Tem lugares que a gente houve falar desde pequeno, né? As pirâmides do Egito, o Taj Mahal, a Torre Eiffel e, claro, A Muralha da China! Com certeza todo mundo sabe alguma coisa: dizem que atravessa o país inteiro, que dá pra ver do espaço, que demorou dois mil anos pra ficar pronta.

Foi só quando chegamos lá que nos demos conta do quanto era incrível aquele passeio e como era especial estar num dos lugares mais inacreditáveis do mundo. Passamos horas andando, subindo e descendo aquela infinidade de degraus. A paisagem é incrível e o dia estava bem ensolarado. Para subir você vai de teleférico e pra descer com um carrinhos num tobogã. O máximo! É mais de um km de descida e muita diversão se não tiver nenhum lerdo na sua frente.
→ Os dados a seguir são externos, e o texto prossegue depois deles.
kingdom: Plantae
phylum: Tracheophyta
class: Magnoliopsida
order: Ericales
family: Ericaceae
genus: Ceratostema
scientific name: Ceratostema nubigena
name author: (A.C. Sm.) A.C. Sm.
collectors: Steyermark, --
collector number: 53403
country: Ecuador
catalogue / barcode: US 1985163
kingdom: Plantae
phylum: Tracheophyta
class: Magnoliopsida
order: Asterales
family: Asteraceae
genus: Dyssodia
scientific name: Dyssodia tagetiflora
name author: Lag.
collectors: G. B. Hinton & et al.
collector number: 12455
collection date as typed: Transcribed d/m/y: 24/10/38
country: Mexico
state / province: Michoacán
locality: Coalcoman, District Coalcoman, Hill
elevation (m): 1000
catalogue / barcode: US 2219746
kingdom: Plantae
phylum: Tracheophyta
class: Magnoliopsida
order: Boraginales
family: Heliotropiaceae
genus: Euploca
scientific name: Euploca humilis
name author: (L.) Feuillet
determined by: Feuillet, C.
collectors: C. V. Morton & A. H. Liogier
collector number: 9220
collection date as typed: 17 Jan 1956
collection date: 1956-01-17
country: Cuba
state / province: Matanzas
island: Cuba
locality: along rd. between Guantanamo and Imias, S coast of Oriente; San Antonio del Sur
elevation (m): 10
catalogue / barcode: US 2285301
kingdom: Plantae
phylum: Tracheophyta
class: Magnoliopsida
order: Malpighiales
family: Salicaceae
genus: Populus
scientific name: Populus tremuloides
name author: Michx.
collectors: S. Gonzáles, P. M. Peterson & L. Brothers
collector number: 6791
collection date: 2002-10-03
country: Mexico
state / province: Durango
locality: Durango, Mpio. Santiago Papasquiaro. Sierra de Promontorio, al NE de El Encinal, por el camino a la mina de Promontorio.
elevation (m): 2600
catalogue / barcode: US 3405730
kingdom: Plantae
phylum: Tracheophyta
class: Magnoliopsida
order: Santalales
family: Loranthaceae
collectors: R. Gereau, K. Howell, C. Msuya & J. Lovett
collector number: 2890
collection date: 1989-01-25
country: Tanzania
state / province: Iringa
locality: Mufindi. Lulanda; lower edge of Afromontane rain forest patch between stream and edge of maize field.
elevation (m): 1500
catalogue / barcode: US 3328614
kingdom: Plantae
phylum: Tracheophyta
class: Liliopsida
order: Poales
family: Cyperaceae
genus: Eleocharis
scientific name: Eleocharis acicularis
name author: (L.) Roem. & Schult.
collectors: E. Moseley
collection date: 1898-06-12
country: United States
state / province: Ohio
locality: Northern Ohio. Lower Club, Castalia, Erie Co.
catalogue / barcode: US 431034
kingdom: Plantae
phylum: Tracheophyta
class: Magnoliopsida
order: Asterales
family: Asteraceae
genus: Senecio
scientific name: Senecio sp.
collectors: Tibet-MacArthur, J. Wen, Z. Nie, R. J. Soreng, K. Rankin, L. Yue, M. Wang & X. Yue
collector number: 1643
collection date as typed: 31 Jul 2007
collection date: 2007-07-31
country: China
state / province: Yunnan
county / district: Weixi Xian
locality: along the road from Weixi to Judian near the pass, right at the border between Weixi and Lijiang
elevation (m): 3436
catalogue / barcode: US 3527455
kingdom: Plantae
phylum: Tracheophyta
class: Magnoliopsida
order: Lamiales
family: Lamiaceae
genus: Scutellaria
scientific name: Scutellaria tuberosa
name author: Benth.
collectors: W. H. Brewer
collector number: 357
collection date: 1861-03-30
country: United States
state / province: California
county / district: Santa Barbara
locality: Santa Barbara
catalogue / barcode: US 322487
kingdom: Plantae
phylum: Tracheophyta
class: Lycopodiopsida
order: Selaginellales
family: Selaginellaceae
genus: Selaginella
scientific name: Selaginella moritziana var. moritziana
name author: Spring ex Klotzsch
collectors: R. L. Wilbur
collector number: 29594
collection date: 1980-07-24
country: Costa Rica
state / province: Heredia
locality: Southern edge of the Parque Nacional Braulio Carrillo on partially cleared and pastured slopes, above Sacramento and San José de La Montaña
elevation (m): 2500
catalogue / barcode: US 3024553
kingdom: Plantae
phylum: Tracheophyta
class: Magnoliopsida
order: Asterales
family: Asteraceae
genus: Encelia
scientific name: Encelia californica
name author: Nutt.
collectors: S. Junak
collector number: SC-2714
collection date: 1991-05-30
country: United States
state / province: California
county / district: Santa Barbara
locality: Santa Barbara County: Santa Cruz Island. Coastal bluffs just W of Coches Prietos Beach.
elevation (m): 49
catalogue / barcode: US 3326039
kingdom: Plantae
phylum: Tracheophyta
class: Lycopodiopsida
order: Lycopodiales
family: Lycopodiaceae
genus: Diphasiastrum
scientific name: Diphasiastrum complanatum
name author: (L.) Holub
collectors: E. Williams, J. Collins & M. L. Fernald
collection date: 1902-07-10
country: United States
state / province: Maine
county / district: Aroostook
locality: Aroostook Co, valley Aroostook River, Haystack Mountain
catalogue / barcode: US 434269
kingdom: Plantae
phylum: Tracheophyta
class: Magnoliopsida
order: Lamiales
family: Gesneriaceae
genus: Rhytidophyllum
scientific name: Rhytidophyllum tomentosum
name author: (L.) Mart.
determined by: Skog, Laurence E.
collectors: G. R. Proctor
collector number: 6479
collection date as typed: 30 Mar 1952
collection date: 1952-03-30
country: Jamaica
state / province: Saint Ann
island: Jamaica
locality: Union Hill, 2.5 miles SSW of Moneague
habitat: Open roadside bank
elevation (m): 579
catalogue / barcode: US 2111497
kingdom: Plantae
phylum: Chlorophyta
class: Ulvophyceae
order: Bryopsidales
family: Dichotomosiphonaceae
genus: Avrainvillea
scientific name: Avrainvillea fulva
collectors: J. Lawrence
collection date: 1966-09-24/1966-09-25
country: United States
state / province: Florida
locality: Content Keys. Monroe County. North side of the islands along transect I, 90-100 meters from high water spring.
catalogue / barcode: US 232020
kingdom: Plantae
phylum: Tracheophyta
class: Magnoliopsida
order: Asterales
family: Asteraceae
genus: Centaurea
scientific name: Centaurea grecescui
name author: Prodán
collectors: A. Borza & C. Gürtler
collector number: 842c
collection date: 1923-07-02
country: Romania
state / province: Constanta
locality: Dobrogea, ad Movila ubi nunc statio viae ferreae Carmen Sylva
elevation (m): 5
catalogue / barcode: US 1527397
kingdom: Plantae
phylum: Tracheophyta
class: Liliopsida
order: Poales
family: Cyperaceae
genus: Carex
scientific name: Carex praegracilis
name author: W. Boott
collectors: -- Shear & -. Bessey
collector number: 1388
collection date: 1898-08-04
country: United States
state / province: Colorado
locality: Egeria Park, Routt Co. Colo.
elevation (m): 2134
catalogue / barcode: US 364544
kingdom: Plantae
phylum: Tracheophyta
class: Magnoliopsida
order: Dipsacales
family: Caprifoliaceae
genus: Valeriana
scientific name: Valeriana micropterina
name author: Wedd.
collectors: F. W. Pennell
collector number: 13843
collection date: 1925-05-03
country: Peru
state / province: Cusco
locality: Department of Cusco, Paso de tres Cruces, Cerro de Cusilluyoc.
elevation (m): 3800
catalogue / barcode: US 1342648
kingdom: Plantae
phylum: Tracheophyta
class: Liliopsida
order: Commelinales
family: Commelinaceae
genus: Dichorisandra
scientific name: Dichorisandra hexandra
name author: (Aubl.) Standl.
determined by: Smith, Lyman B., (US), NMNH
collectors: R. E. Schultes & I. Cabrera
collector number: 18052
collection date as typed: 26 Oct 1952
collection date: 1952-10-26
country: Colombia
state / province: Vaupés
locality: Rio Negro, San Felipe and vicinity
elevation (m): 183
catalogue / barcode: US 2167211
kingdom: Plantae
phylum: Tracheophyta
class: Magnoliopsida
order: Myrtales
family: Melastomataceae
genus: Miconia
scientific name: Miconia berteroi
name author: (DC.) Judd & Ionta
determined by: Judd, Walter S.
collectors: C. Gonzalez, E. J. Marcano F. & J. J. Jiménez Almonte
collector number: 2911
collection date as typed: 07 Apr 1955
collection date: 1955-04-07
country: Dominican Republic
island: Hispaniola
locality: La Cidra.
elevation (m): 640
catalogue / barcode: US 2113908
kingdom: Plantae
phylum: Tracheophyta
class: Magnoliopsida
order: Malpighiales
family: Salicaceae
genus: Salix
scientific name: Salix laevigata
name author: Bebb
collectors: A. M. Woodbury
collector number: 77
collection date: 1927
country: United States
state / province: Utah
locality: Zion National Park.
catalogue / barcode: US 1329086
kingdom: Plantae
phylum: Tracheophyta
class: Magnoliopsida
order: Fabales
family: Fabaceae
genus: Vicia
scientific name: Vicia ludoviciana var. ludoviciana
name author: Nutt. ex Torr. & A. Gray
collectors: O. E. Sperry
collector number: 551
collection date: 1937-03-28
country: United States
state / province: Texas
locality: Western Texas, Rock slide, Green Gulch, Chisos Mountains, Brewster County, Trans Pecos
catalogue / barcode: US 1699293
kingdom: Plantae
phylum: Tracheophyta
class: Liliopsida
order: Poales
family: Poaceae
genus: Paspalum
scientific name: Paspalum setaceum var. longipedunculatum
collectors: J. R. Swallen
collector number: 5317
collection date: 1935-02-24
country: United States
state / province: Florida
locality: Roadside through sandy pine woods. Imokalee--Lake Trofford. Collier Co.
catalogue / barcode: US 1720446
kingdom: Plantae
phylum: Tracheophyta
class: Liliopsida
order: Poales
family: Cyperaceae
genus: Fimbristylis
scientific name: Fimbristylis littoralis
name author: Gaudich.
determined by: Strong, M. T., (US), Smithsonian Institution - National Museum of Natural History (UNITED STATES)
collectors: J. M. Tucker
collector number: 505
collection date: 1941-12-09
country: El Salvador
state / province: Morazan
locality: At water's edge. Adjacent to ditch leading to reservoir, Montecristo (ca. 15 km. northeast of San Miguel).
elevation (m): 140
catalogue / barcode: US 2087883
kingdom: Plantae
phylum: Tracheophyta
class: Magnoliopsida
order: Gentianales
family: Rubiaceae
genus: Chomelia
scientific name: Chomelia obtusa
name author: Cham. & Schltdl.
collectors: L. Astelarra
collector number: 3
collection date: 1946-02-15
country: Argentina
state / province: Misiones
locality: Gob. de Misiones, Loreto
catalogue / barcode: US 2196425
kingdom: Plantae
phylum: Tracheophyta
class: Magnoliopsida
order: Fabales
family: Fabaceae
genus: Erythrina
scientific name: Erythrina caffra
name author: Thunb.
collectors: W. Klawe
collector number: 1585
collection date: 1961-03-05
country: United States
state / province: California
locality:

A maior parte da muralha foi concluída na Dinastia Ming, e foram mesmo mais de 2 mil anos, a razão da sua construção é um pouco duvidosa, já que a China não corria risco de invasão na época. São mais de 20.000km e ela é, claro, a maior fortificação militar já existente. De Pequim as áreas mais famosas que podem ser visitadas são: Badaling, que é mais perto e por isso a mais restaurada mas muito movimentada. Mutianyu, a parte que a gente escolheu ir porque não é tão visitada e ainda tem áreas originais Simatai e Jinshaling, que foram pouquíssimo restauradas chegando até ser difícil de andar em algumas partes.

Como a gente prefere visitar os lugares no nosso tempo não gostamos de visitas guiadas, de ter hora pra chegar e sair. Pegamos o ônibus 916 Express, na estação Dongzhimen. No distrito de Huairou é preciso trocar de ônibus e, apesar de parecer uma tarefa impossível já que ninguém entende inglês, dá tudo certo. A gente, na ida, dividiu um táxi com 4 chinesas – isso mesmo, as 4, mais nós dois e o motorista – um desses momentos da viagem que o Dan me pergunta: `Namorada, você tem idéia de onde a gente tá?`. E, realmente, as vezes eu acho mesmo que não tenho.

De transporte gastamos em torno de ¥80, o teleférico, slide car e a entrada da muralha juntos ¥320. Lembrando que somos em dois. A cotação naqueles dias era em torno de R$1 = ¥1,60.